- [About this task]
Once you have checked the records that follow, state how many of their lines hold "Ribeiro", giving the number only.

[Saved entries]
· · ·
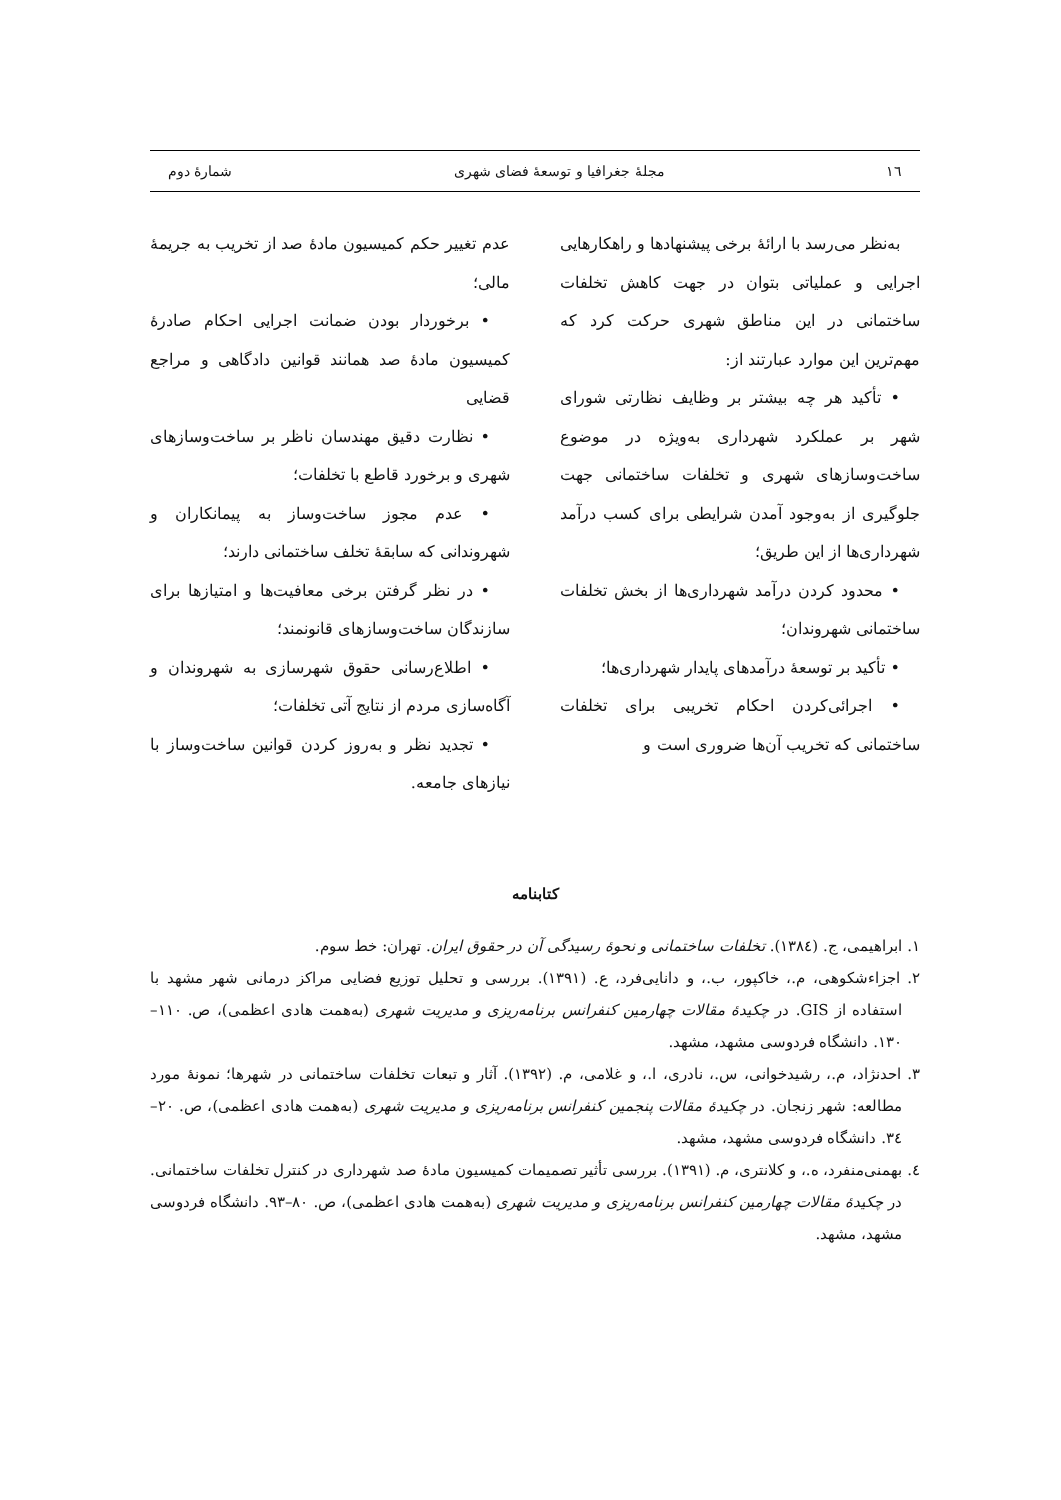١٦ مجلهٔ جغرافیا و توسعهٔ فضای شهری شمارهٔ دوم
به‌نظر می‌رسد با ارائهٔ برخی پیشنهادها و راهکارهایی اجرایی و عملیاتی بتوان در جهت کاهش تخلفات ساختمانی در این مناطق شهری حرکت کرد که مهم‌ترین این موارد عبارتند از:
• تأکید هر چه بیشتر بر وظایف نظارتی شورای شهر بر عملکرد شهرداری به‌ویژه در موضوع ساخت‌وسازهای شهری و تخلفات ساختمانی جهت جلوگیری از به‌وجود آمدن شرایطی برای کسب درآمد شهرداری‌ها از این طریق؛
• محدود کردن درآمد شهرداری‌ها از بخش تخلفات ساختمانی شهروندان؛
• تأکید بر توسعهٔ درآمدهای پایدار شهرداری‌ها؛
• اجرائی‌کردن احکام تخریبی برای تخلفات ساختمانی که تخریب آن‌ها ضروری است و
عدم تغییر حکم کمیسیون مادهٔ صد از تخریب به جریمهٔ مالی؛
• برخوردار بودن ضمانت اجرایی احکام صادرهٔ کمیسیون مادهٔ صد همانند قوانین دادگاهی و مراجع قضایی
• نظارت دقیق مهندسان ناظر بر ساخت‌وسازهای شهری و برخورد قاطع با تخلفات؛
• عدم مجوز ساخت‌وساز به پیمانکاران و شهروندانی که سابقهٔ تخلف ساختمانی دارند؛
• در نظر گرفتن برخی معافیت‌ها و امتیازها برای سازندگان ساخت‌وسازهای قانونمند؛
• اطلاع‌رسانی حقوق شهرسازی به شهروندان و آگاه‌سازی مردم از نتایج آتی تخلفات؛
• تجدید نظر و به‌روز کردن قوانین ساخت‌وساز با نیازهای جامعه.
کتابنامه
١. ابراهیمی، ج. (١٣٨٤). تخلفات ساختمانی و نحوهٔ رسیدگی آن در حقوق ایران. تهران: خط سوم.
٢. اجزاءشکوهی، م.، خاکپور، ب.، و دانایی‌فرد، ع. (١٣٩١). بررسی و تحلیل توزیع فضایی مراکز درمانی شهر مشهد با استفاده از GIS. در چکیدهٔ مقالات چهارمین کنفرانس برنامه‌ریزی و مدیریت شهری (به‌همت هادی اعظمی)، ص. ١١٠–١٣٠. دانشگاه فردوسی مشهد، مشهد.
٣. احدنژاد، م.، رشیدخوانی، س.، نادری، ا.، و غلامی، م. (١٣٩٢). آثار و تبعات تخلفات ساختمانی در شهرها؛ نمونهٔ مورد مطالعه: شهر زنجان. در چکیدهٔ مقالات پنجمین کنفرانس برنامه‌ریزی و مدیریت شهری (به‌همت هادی اعظمی)، ص. ٢٠–٣٤. دانشگاه فردوسی مشهد، مشهد.
٤. بهمنی‌منفرد، ه.، و کلانتری، م. (١٣٩١). بررسی تأثیر تصمیمات کمیسیون مادهٔ صد شهرداری در کنترل تخلفات ساختمانی. در چکیدهٔ مقالات چهارمین کنفرانس برنامه‌ریزی و مدیریت شهری (به‌همت هادی اعظمی)، ص. ٨٠–٩٣. دانشگاه فردوسی مشهد، مشهد.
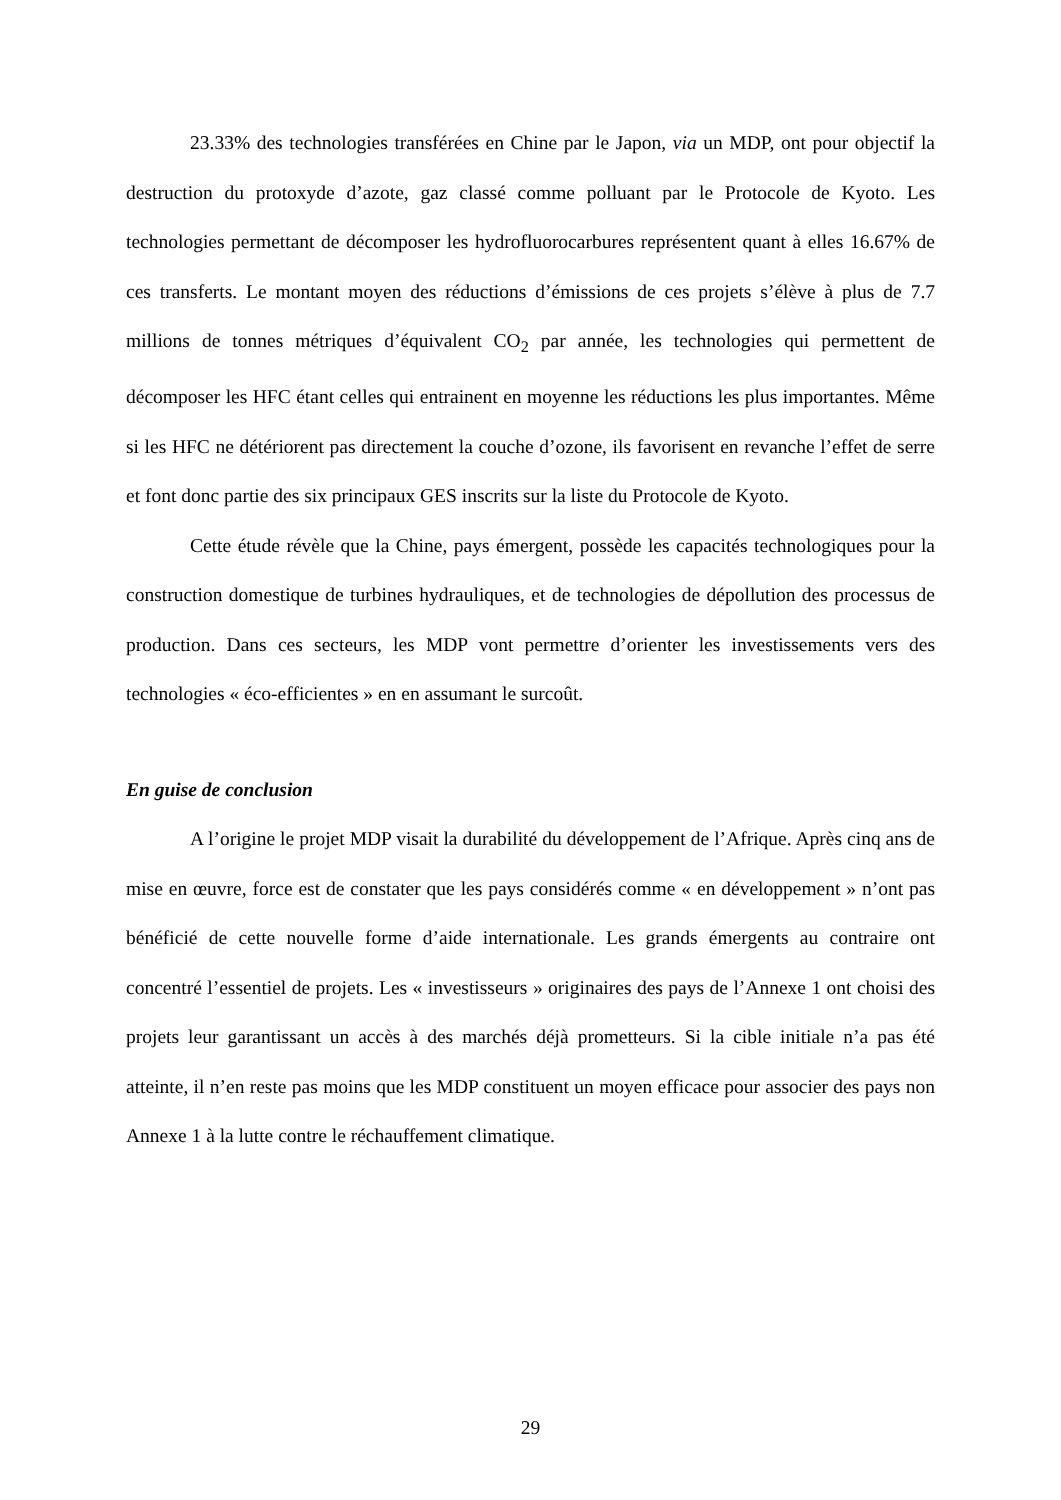23.33% des technologies transférées en Chine par le Japon, via un MDP, ont pour objectif la destruction du protoxyde d’azote, gaz classé comme polluant par le Protocole de Kyoto. Les technologies permettant de décomposer les hydrofluorocarbures représentent quant à elles 16.67% de ces transferts. Le montant moyen des réductions d’émissions de ces projets s’élève à plus de 7.7 millions de tonnes métriques d’équivalent CO<sub>2</sub> par année, les technologies qui permettent de décomposer les HFC étant celles qui entrainent en moyenne les réductions les plus importantes. Même si les HFC ne détériorent pas directement la couche d’ozone, ils favorisent en revanche l’effet de serre et font donc partie des six principaux GES inscrits sur la liste du Protocole de Kyoto.
Cette étude révèle que la Chine, pays émergent, possède les capacités technologiques pour la construction domestique de turbines hydrauliques, et de technologies de dépollution des processus de production. Dans ces secteurs, les MDP vont permettre d’orienter les investissements vers des technologies « éco-efficientes » en en assumant le surcoût.
En guise de conclusion
A l’origine le projet MDP visait la durabilité du développement de l’Afrique. Après cinq ans de mise en œuvre, force est de constater que les pays considérés comme « en développement » n’ont pas bénéficié de cette nouvelle forme d’aide internationale. Les grands émergents au contraire ont concentré l’essentiel de projets. Les « investisseurs » originaires des pays de l’Annexe 1 ont choisi des projets leur garantissant un accès à des marchés déjà prometteurs. Si la cible initiale n’a pas été atteinte, il n’en reste pas moins que les MDP constituent un moyen efficace pour associer des pays non Annexe 1 à la lutte contre le réchauffement climatique.
29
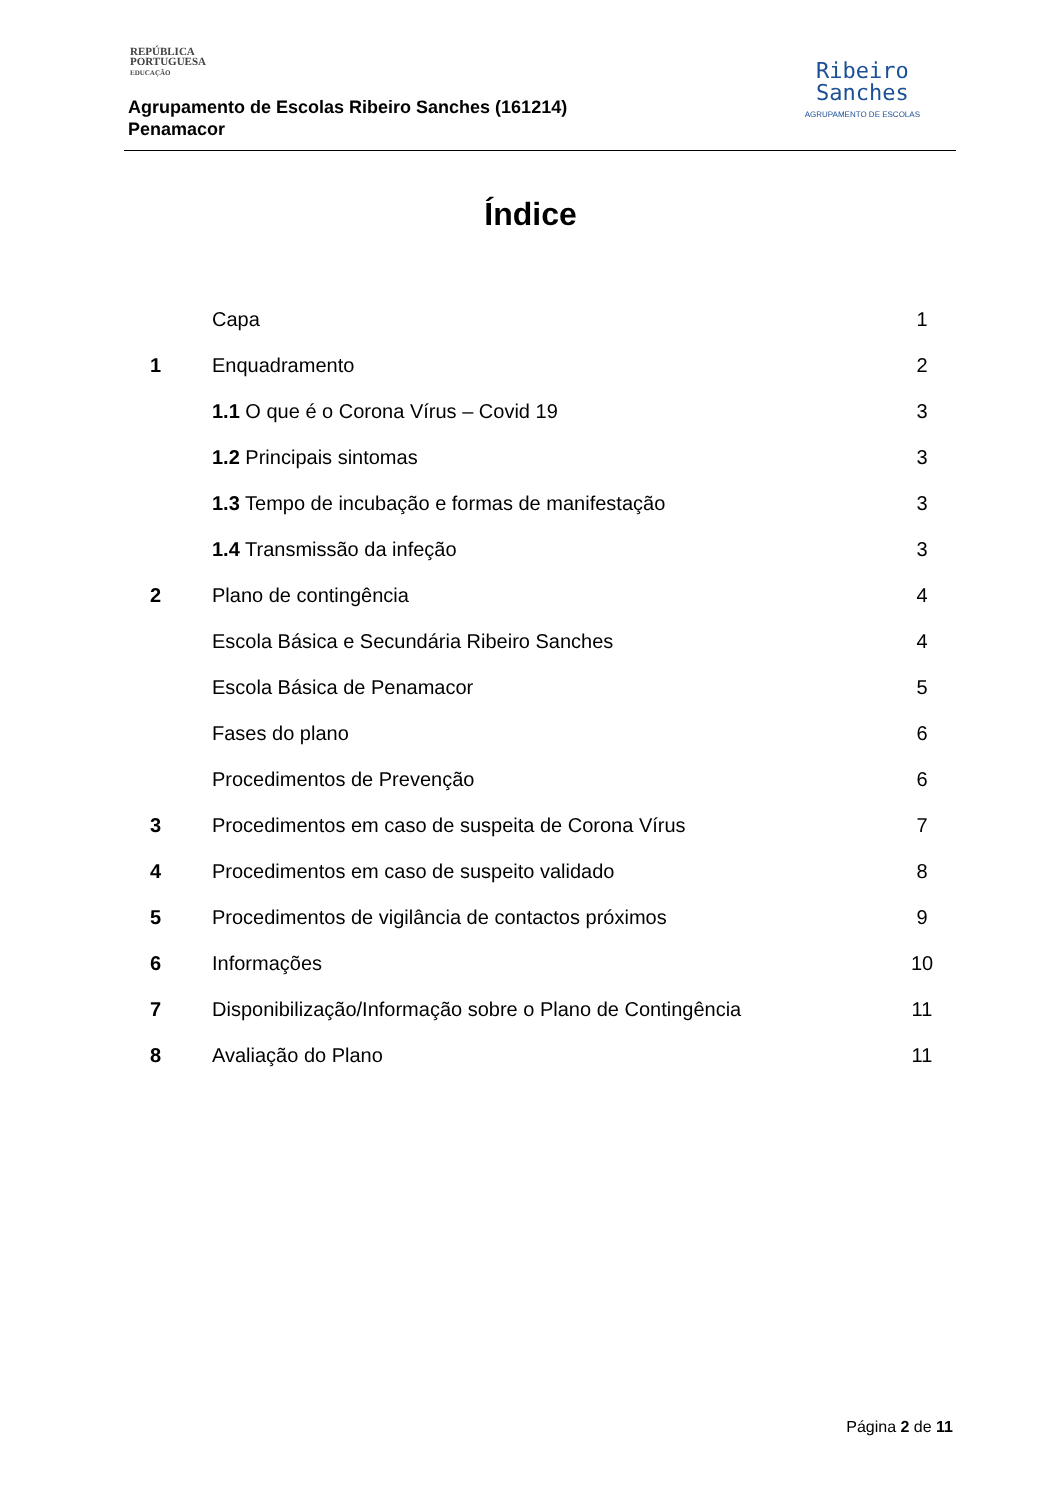REPÚBLICA
PORTUGUESA
EDUCAÇÃO
Agrupamento de Escolas Ribeiro Sanches (161214)
Penamacor
Ribeiro
Sanches
AGRUPAMENTO DE ESCOLAS
Índice
| | Capa | 1 |
| 1 | Enquadramento | 2 |
| | 1.1 O que é o Corona Vírus – Covid 19 | 3 |
| | 1.2 Principais sintomas | 3 |
| | 1.3 Tempo de incubação e formas de manifestação | 3 |
| | 1.4 Transmissão da infeção | 3 |
| 2 | Plano de contingência | 4 |
| | Escola Básica e Secundária Ribeiro Sanches | 4 |
| | Escola Básica de Penamacor | 5 |
| | Fases do plano | 6 |
| | Procedimentos de Prevenção | 6 |
| 3 | Procedimentos em caso de suspeita de Corona Vírus | 7 |
| 4 | Procedimentos em caso de suspeito validado | 8 |
| 5 | Procedimentos de vigilância de contactos próximos | 9 |
| 6 | Informações | 10 |
| 7 | Disponibilização/Informação sobre o Plano de Contingência | 11 |
| 8 | Avaliação do Plano | 11 |
Página 2 de 11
· · ·
- [Output below]
3